Lonely Planet Compiles Top 10 U.S. Destinations for 2013, Mostly Outdoorsy

    Along with the publication of the book Best in Travel 2013, Lonely Planet guidebook editors and expert authors put together a list of 10 places in the United States seriously worth a visit. To our delight, six of the 10 spots took you straight into the outdoors for hiking, sight-seeing, kayaking, wildlife watching, and exploration. In two other locations, bourbon and a foodie’s paradise are just as appealing.

    Lonely Planet’s recommended list mentions the following outdoors destinations:

    1. Fairbanks, Alaska

    Nary an outdoorsman hasn’t thought about visiting Fairbanks, Alaska, especially during the northern lights season. The fire in the fireplace crackles along to the sight of gorgeous tones of green, blue, red, and purple against the dark Alaskan sky. Peak viewing months are from mid-August to end of April.

    2. American Samoa

    Not many people know that you do not need to file any additional paperwork to get to American Samoa, which is accessible with a U.S. passport. It’s further than Hawaii, but the distance is worth the effort. On the island is a pristine national park (National Park of American Samoa [Ta’u]) with protected bats and native birds. Natural features include cliff as high as 2,952 feet and the Judds Crater. Snorkeling and diving opportunities abound.

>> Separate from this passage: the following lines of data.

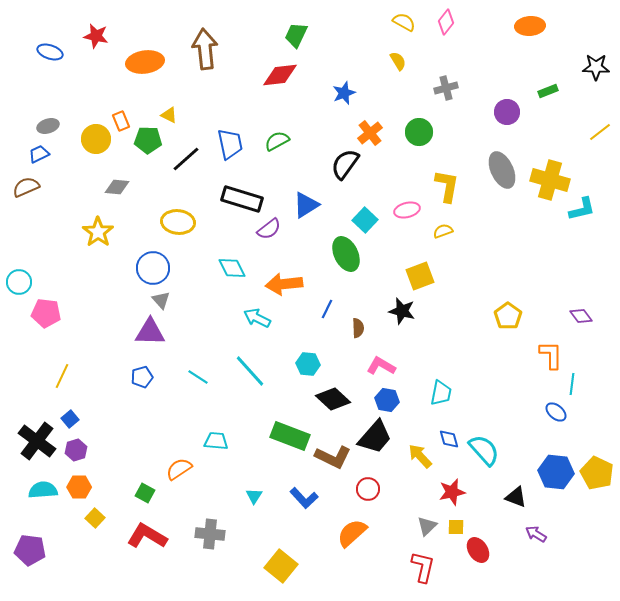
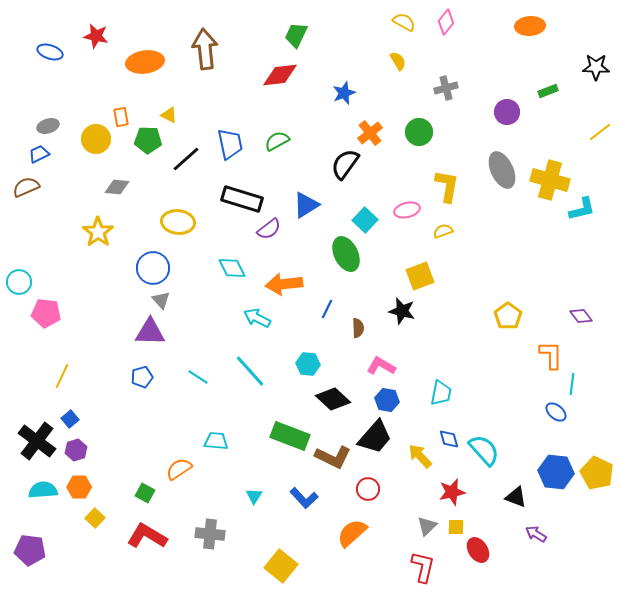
orange rectangle at (121, 121): moved 4 px up; rotated 12 degrees clockwise
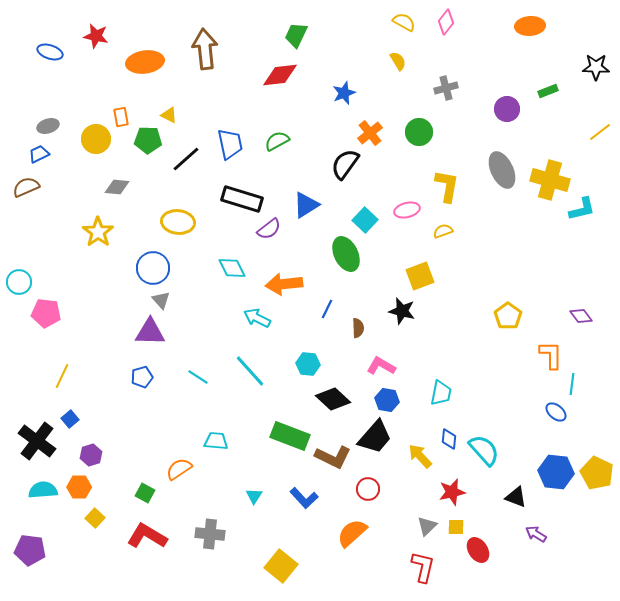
purple circle at (507, 112): moved 3 px up
blue diamond at (449, 439): rotated 20 degrees clockwise
purple hexagon at (76, 450): moved 15 px right, 5 px down
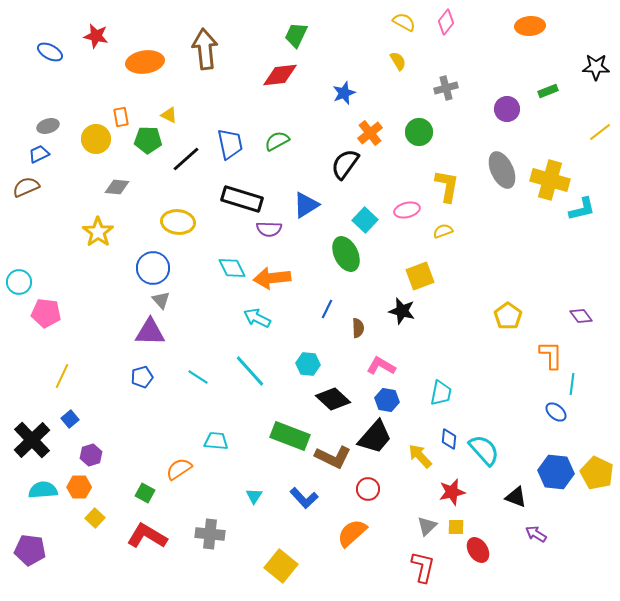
blue ellipse at (50, 52): rotated 10 degrees clockwise
purple semicircle at (269, 229): rotated 40 degrees clockwise
orange arrow at (284, 284): moved 12 px left, 6 px up
black cross at (37, 441): moved 5 px left, 1 px up; rotated 9 degrees clockwise
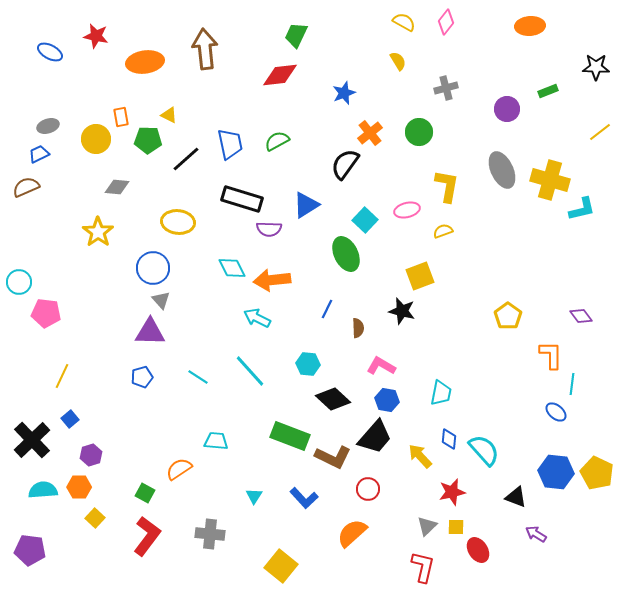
orange arrow at (272, 278): moved 2 px down
red L-shape at (147, 536): rotated 96 degrees clockwise
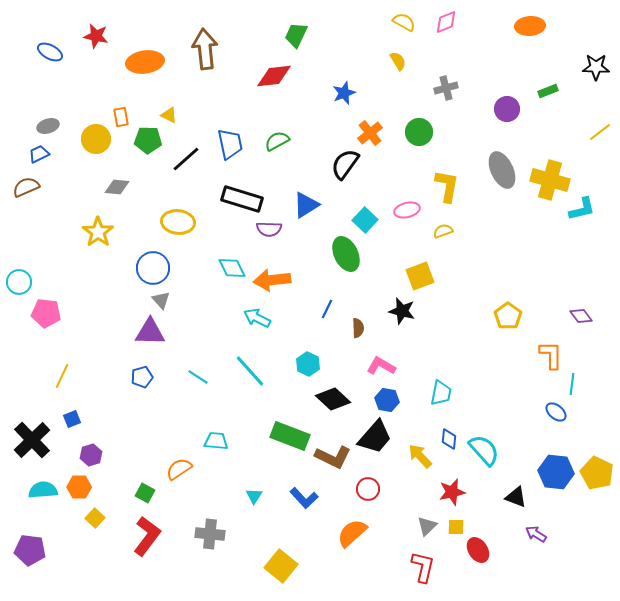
pink diamond at (446, 22): rotated 30 degrees clockwise
red diamond at (280, 75): moved 6 px left, 1 px down
cyan hexagon at (308, 364): rotated 20 degrees clockwise
blue square at (70, 419): moved 2 px right; rotated 18 degrees clockwise
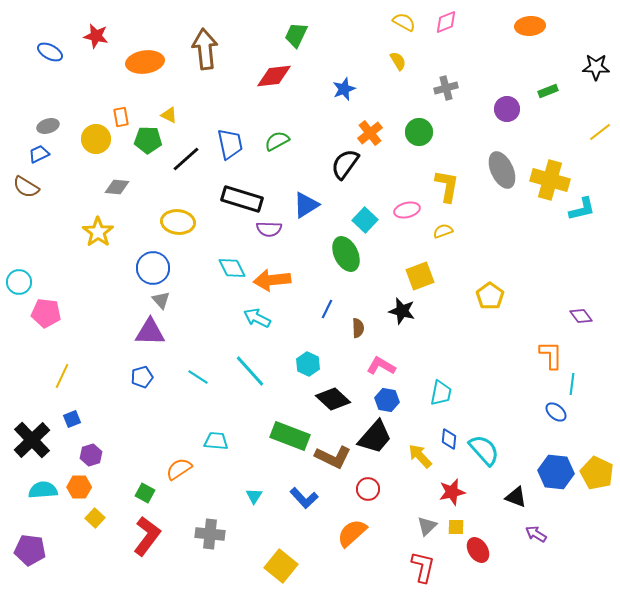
blue star at (344, 93): moved 4 px up
brown semicircle at (26, 187): rotated 124 degrees counterclockwise
yellow pentagon at (508, 316): moved 18 px left, 20 px up
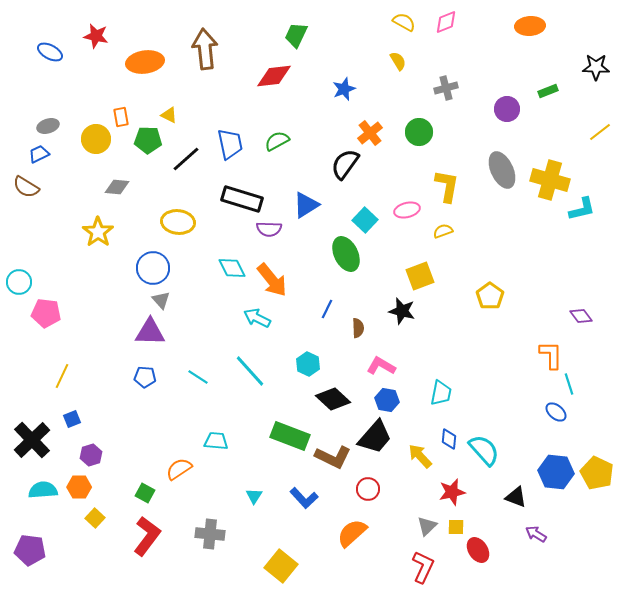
orange arrow at (272, 280): rotated 123 degrees counterclockwise
blue pentagon at (142, 377): moved 3 px right; rotated 20 degrees clockwise
cyan line at (572, 384): moved 3 px left; rotated 25 degrees counterclockwise
red L-shape at (423, 567): rotated 12 degrees clockwise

    Fagatele Bay National Marine Sanctuary. Image from NOAA’s National Ocean Service

    3. Eastern Sierra, California

    Hidden behind the iconic Yosemite, the eastern Sierra is an equally impressive area, but with less foot traffic. It’s easy to get to and visitors will be stunned by its surreal landscape features akin to what a kingdom on Mars may look like.

    4. Northern Maine

    Mountain hiking comprable to the Rocky Mountains exists much further east than imagined. The Appalachian Trail starts at Mt. Katahdin in Maine where there are 200,000 acres of lakes and mountains within hiking distance. Catch a glimpse of some moose, go white-water rafting, canoeing, mountain-biking, or take a much more relaxing steamboat ride.

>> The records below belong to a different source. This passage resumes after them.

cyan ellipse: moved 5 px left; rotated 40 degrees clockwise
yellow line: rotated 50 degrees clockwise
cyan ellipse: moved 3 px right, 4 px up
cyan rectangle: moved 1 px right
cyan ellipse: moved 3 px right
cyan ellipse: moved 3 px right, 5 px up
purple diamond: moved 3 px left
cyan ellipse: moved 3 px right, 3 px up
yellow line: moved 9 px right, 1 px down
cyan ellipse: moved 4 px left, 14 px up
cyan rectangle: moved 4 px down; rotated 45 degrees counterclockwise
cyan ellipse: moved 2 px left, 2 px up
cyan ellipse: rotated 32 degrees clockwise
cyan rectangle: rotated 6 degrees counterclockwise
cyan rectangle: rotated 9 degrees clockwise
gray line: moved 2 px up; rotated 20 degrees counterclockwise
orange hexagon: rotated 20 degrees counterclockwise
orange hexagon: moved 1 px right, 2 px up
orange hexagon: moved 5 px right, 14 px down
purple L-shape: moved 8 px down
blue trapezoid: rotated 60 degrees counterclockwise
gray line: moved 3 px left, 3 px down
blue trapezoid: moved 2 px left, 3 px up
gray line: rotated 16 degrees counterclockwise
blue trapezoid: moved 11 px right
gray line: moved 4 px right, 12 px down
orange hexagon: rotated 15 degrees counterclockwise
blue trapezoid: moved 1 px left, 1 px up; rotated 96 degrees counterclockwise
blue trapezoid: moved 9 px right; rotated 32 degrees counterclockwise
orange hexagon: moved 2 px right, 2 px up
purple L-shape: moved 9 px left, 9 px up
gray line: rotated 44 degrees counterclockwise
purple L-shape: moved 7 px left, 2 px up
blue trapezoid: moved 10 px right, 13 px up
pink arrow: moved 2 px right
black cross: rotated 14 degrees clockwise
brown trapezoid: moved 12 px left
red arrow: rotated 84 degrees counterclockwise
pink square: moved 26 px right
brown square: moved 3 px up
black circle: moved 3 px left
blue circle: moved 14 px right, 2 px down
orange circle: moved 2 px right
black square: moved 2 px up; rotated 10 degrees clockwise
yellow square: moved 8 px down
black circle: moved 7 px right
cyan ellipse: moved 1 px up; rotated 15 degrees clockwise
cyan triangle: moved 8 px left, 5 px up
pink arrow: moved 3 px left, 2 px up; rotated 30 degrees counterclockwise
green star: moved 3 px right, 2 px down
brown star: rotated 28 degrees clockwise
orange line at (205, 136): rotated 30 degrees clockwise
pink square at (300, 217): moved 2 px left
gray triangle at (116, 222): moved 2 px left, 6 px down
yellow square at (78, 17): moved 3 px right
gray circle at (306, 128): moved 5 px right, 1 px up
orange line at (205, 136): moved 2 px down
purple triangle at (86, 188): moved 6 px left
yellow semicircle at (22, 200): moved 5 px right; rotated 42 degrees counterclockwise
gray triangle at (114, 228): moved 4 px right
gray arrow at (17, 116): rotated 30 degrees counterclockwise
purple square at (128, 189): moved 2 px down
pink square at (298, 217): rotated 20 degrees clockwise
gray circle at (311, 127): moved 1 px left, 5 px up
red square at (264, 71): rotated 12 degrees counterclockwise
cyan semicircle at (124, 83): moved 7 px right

    5. Verde Valley, Arizona

    Situated between Phoenix and the Grand Canyon, Verde Valley is a good stopping point on your visit to the canyon. Flanked with green canyons, red rocks, and stunning rivers, kayakers and canoers can enjoy themselves in the valley. Small towns nearby offer great food, art, and historic perspectives on the mining industry.

    6. Glacier National Park, Montana

    There isn’t enough that can be said about Glacier National Park  to describe its allure. Wildlife abounds within the park’s boundaries; jagged cliffs, snow-blanketed ridges, and crystal-clear lakes leave quite the impression on visitor’s minds. Many call it their favorite park if they have visited plenty. A drive-through route is available for those who just want to pass through.

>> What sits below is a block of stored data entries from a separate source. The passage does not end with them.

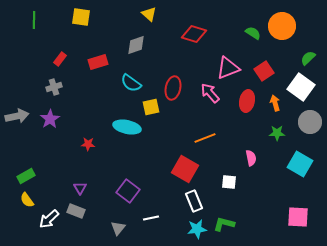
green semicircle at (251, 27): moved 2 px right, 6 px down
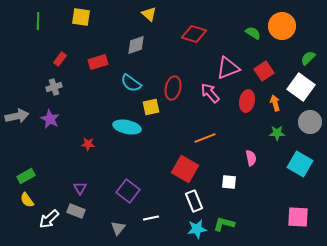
green line at (34, 20): moved 4 px right, 1 px down
purple star at (50, 119): rotated 12 degrees counterclockwise
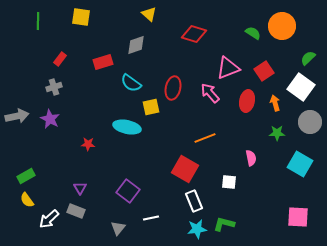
red rectangle at (98, 62): moved 5 px right
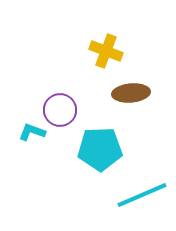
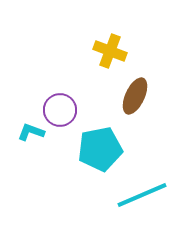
yellow cross: moved 4 px right
brown ellipse: moved 4 px right, 3 px down; rotated 60 degrees counterclockwise
cyan L-shape: moved 1 px left
cyan pentagon: rotated 9 degrees counterclockwise
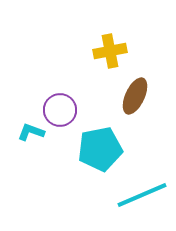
yellow cross: rotated 32 degrees counterclockwise
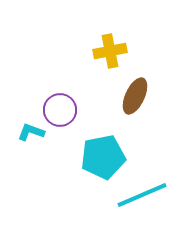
cyan pentagon: moved 3 px right, 8 px down
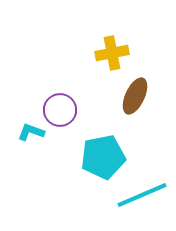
yellow cross: moved 2 px right, 2 px down
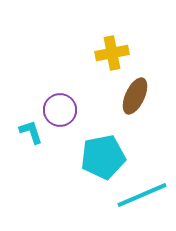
cyan L-shape: rotated 52 degrees clockwise
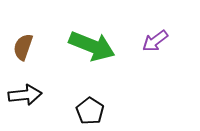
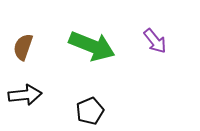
purple arrow: rotated 92 degrees counterclockwise
black pentagon: rotated 16 degrees clockwise
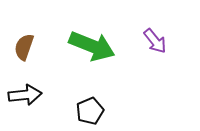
brown semicircle: moved 1 px right
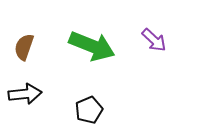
purple arrow: moved 1 px left, 1 px up; rotated 8 degrees counterclockwise
black arrow: moved 1 px up
black pentagon: moved 1 px left, 1 px up
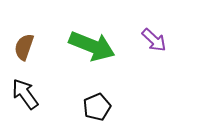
black arrow: rotated 120 degrees counterclockwise
black pentagon: moved 8 px right, 3 px up
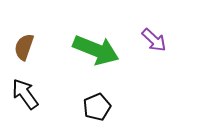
green arrow: moved 4 px right, 4 px down
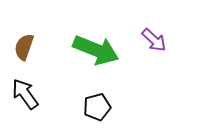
black pentagon: rotated 8 degrees clockwise
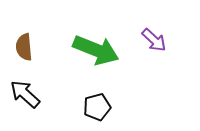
brown semicircle: rotated 24 degrees counterclockwise
black arrow: rotated 12 degrees counterclockwise
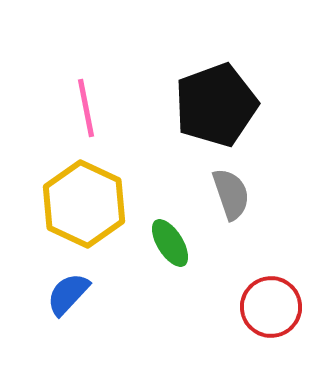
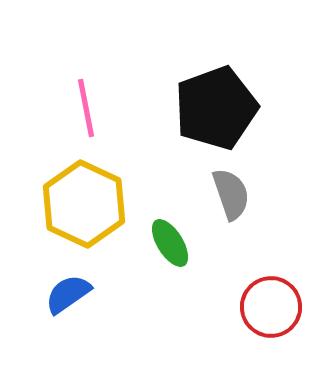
black pentagon: moved 3 px down
blue semicircle: rotated 12 degrees clockwise
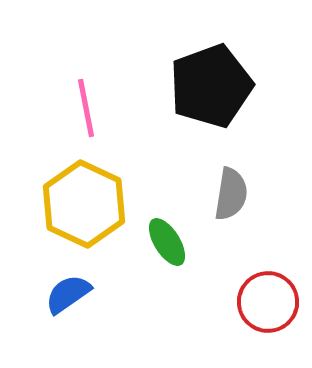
black pentagon: moved 5 px left, 22 px up
gray semicircle: rotated 28 degrees clockwise
green ellipse: moved 3 px left, 1 px up
red circle: moved 3 px left, 5 px up
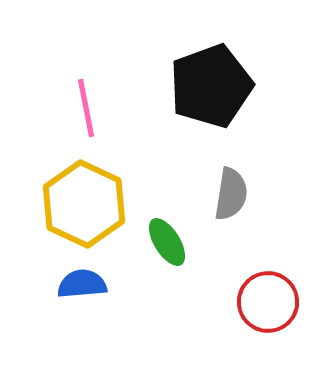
blue semicircle: moved 14 px right, 10 px up; rotated 30 degrees clockwise
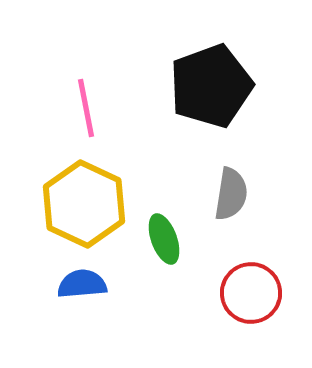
green ellipse: moved 3 px left, 3 px up; rotated 12 degrees clockwise
red circle: moved 17 px left, 9 px up
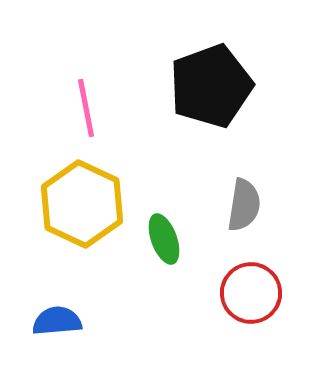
gray semicircle: moved 13 px right, 11 px down
yellow hexagon: moved 2 px left
blue semicircle: moved 25 px left, 37 px down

    Other destinations mentioned on the list include Louisville, Kentucky for the city’s excellent bourbon breweries residing in converted warehouses and the San Juan Islands, Washington, which were deemed the “gourmet archipelago” by guidebook author Brendan Sainsbury. On the Islands, visitors will likely strike upon sunshine as it shines 250 days of the year there and fresh market food is available from numerous vendors. Philadelphia, Pennsylvania was mentioned for its world-renowned art museum and numerous art hubs. Lastly, the Twin Cities in Minnesota (Minneapolis and St. Paul) made it onto the list for the best bike lanes, an old bowling alley, and a stunning music scene.